Task →
Please copy out the entries below exactly, beginning with the line that contains "Based on our" and ending with the line that contains "Past performance is", and include nothing outside that span.

===

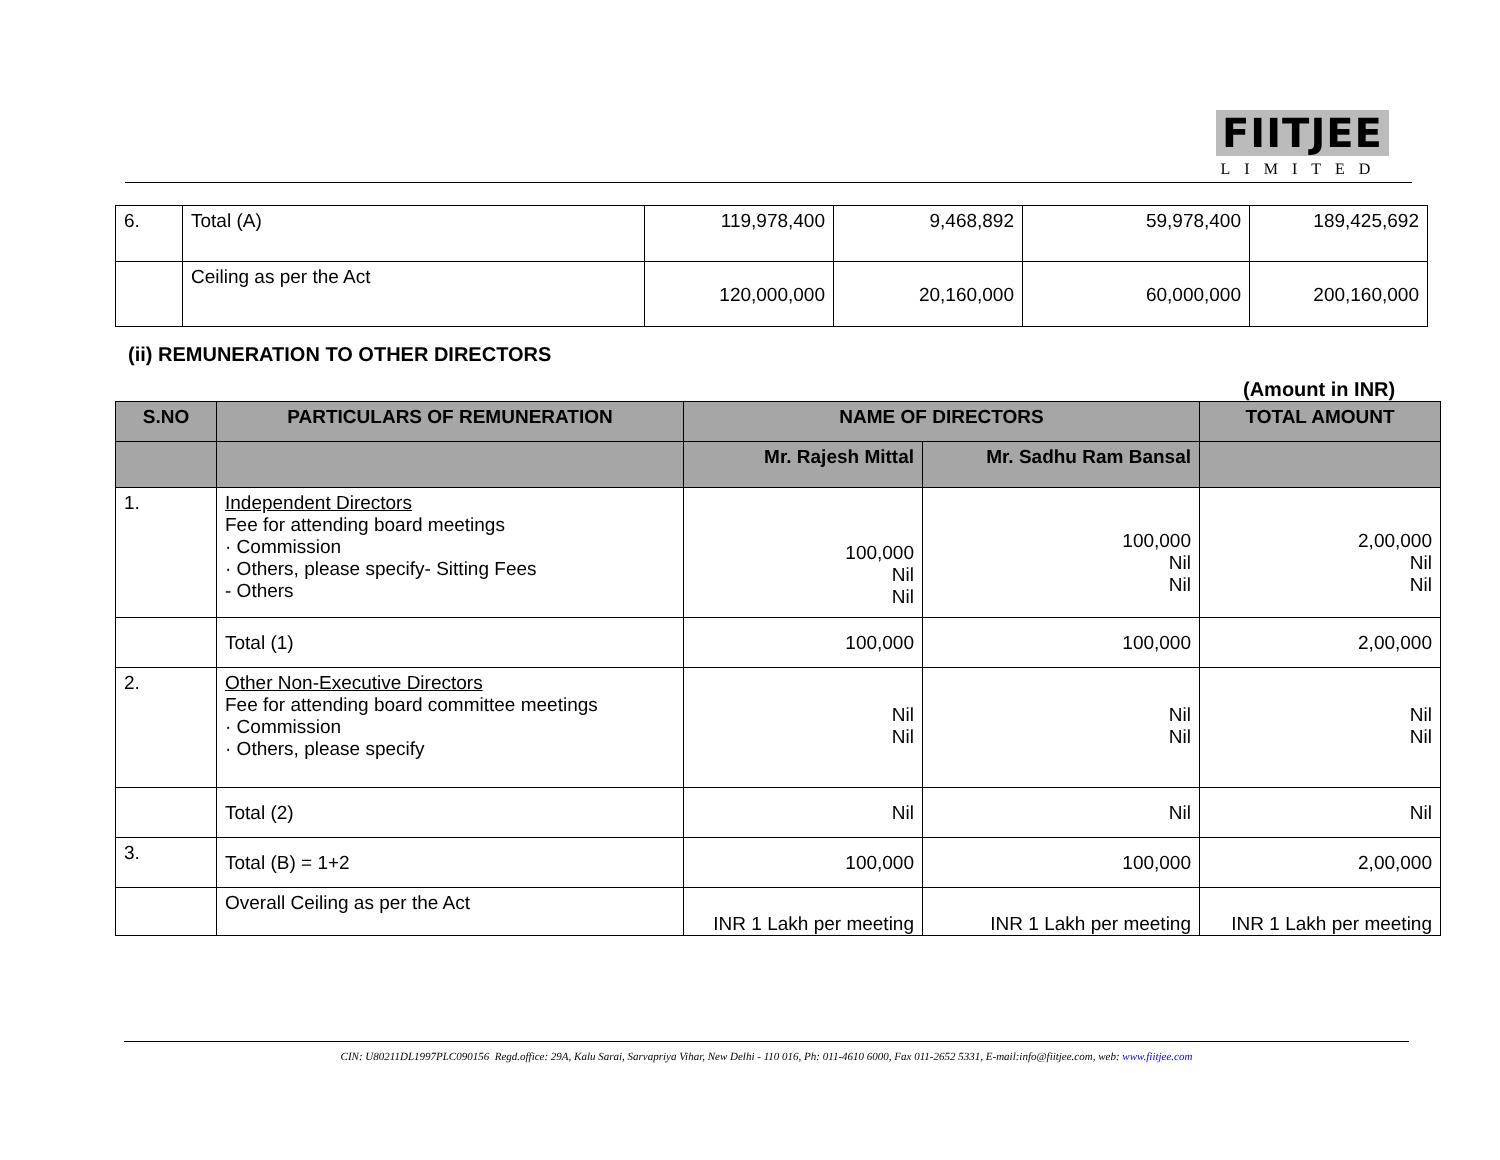FIITJEE
LIMITED
| 6. | Total (A) | 119,978,400 | 9,468,892 | 59,978,400 | 189,425,692 |
| | Ceiling as per the Act | 120,000,000 | 20,160,000 | 60,000,000 | 200,160,000 |
(ii) REMUNERATION TO OTHER DIRECTORS
(Amount in INR)
| S.NO | PARTICULARS OF REMUNERATION | NAME OF DIRECTORS | | TOTAL AMOUNT |
| --- | --- | --- | --- | --- |
| | | Mr. Rajesh Mittal | Mr. Sadhu Ram Bansal | |
| 1. | Independent Directors Fee for attending board meetings · Commission · Others, please specify- Sitting Fees - Others | 100,000 Nil Nil | 100,000 Nil Nil | 2,00,000 Nil Nil |
| | Total (1) | 100,000 | 100,000 | 2,00,000 |
| 2. | Other Non-Executive Directors Fee for attending board committee meetings · Commission · Others, please specify | Nil Nil | Nil Nil | Nil Nil |
| | Total (2) | Nil | Nil | Nil |
| 3. | Total (B) = 1+2 | 100,000 | 100,000 | 2,00,000 |
| | Overall Ceiling as per the Act | INR 1 Lakh per meeting | INR 1 Lakh per meeting | INR 1 Lakh per meeting |
CIN: U80211DL1997PLC090156 Regd.office: 29A, Kalu Sarai, Sarvapriya Vihar, New Delhi - 110 016, Ph: 011-4610 6000, Fax 011-2652 5331, E-mail:info@fiitjee.com, web: www.fiitjee.com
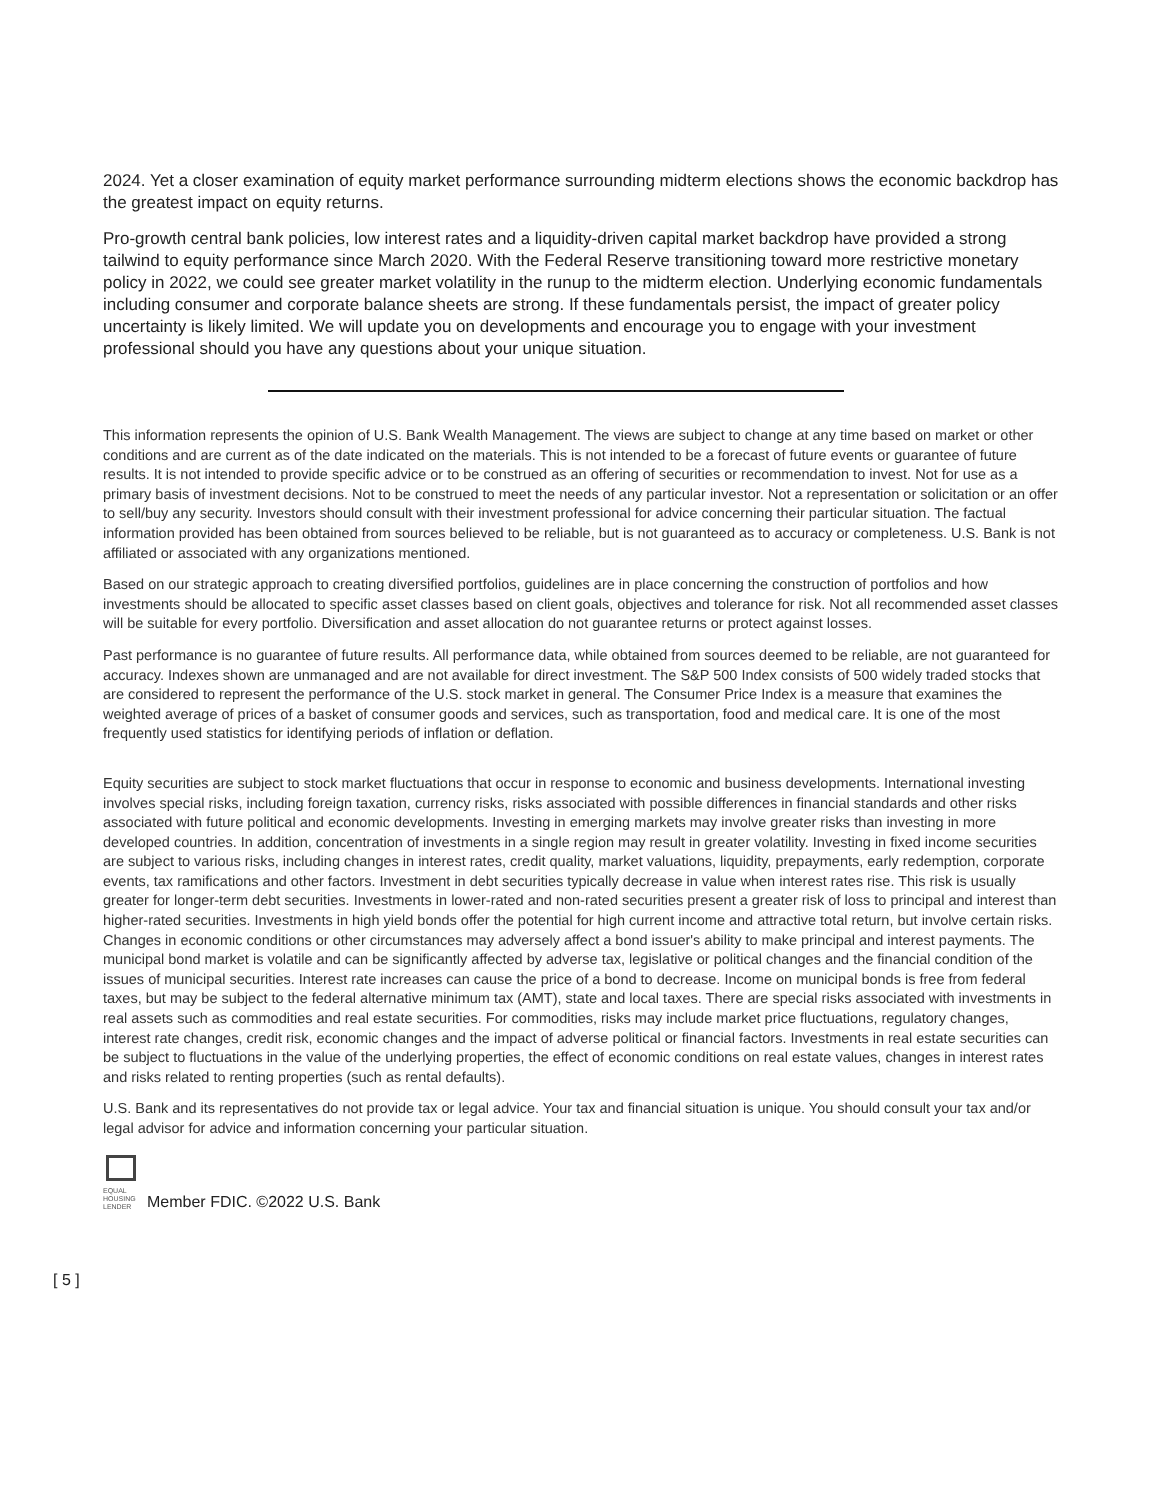2024. Yet a closer examination of equity market performance surrounding midterm elections shows the economic backdrop has the greatest impact on equity returns.
Pro-growth central bank policies, low interest rates and a liquidity-driven capital market backdrop have provided a strong tailwind to equity performance since March 2020. With the Federal Reserve transitioning toward more restrictive monetary policy in 2022, we could see greater market volatility in the runup to the midterm election. Underlying economic fundamentals including consumer and corporate balance sheets are strong. If these fundamentals persist, the impact of greater policy uncertainty is likely limited. We will update you on developments and encourage you to engage with your investment professional should you have any questions about your unique situation.
This information represents the opinion of U.S. Bank Wealth Management. The views are subject to change at any time based on market or other conditions and are current as of the date indicated on the materials. This is not intended to be a forecast of future events or guarantee of future results. It is not intended to provide specific advice or to be construed as an offering of securities or recommendation to invest. Not for use as a primary basis of investment decisions. Not to be construed to meet the needs of any particular investor. Not a representation or solicitation or an offer to sell/buy any security. Investors should consult with their investment professional for advice concerning their particular situation. The factual information provided has been obtained from sources believed to be reliable, but is not guaranteed as to accuracy or completeness. U.S. Bank is not affiliated or associated with any organizations mentioned.
Based on our strategic approach to creating diversified portfolios, guidelines are in place concerning the construction of portfolios and how investments should be allocated to specific asset classes based on client goals, objectives and tolerance for risk. Not all recommended asset classes will be suitable for every portfolio. Diversification and asset allocation do not guarantee returns or protect against losses.
Past performance is no guarantee of future results. All performance data, while obtained from sources deemed to be reliable, are not guaranteed for accuracy. Indexes shown are unmanaged and are not available for direct investment. The S&P 500 Index consists of 500 widely traded stocks that are considered to represent the performance of the U.S. stock market in general. The Consumer Price Index is a measure that examines the weighted average of prices of a basket of consumer goods and services, such as transportation, food and medical care. It is one of the most frequently used statistics for identifying periods of inflation or deflation.
Equity securities are subject to stock market fluctuations that occur in response to economic and business developments. International investing involves special risks, including foreign taxation, currency risks, risks associated with possible differences in financial standards and other risks associated with future political and economic developments. Investing in emerging markets may involve greater risks than investing in more developed countries. In addition, concentration of investments in a single region may result in greater volatility. Investing in fixed income securities are subject to various risks, including changes in interest rates, credit quality, market valuations, liquidity, prepayments, early redemption, corporate events, tax ramifications and other factors. Investment in debt securities typically decrease in value when interest rates rise. This risk is usually greater for longer-term debt securities. Investments in lower-rated and non-rated securities present a greater risk of loss to principal and interest than higher-rated securities. Investments in high yield bonds offer the potential for high current income and attractive total return, but involve certain risks. Changes in economic conditions or other circumstances may adversely affect a bond issuer's ability to make principal and interest payments. The municipal bond market is volatile and can be significantly affected by adverse tax, legislative or political changes and the financial condition of the issues of municipal securities. Interest rate increases can cause the price of a bond to decrease. Income on municipal bonds is free from federal taxes, but may be subject to the federal alternative minimum tax (AMT), state and local taxes. There are special risks associated with investments in real assets such as commodities and real estate securities. For commodities, risks may include market price fluctuations, regulatory changes, interest rate changes, credit risk, economic changes and the impact of adverse political or financial factors. Investments in real estate securities can be subject to fluctuations in the value of the underlying properties, the effect of economic conditions on real estate values, changes in interest rates and risks related to renting properties (such as rental defaults).
U.S. Bank and its representatives do not provide tax or legal advice. Your tax and financial situation is unique. You should consult your tax and/or legal advisor for advice and information concerning your particular situation.
EQUAL HOUSING LENDER
Member FDIC. ©2022 U.S. Bank
[ 5 ]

===

Response below →
Based on our strategic approach to creating diversified portfolios, guidelines are in place concerning the construction of portfolios and how investments should be allocated to specific asset classes based on client goals, objectives and tolerance for risk. Not all recommended asset classes will be suitable for every portfolio. Diversification and asset allocation do not guarantee returns or protect against losses.
Past performance is no guarantee of future results. All performance data, while obtained from sources deemed to be reliable, are not guaranteed for accuracy. Indexes shown are unmanaged and are not available for direct investment. The S&P 500 Index consists of 500 widely traded stocks that are considered to represent the performance of the U.S. stock market in general. The Consumer Price Index is a measure that examines the weighted average of prices of a basket of consumer goods and services, such as transportation, food and medical care. It is one of the most frequently used statistics for identifying periods of inflation or deflation.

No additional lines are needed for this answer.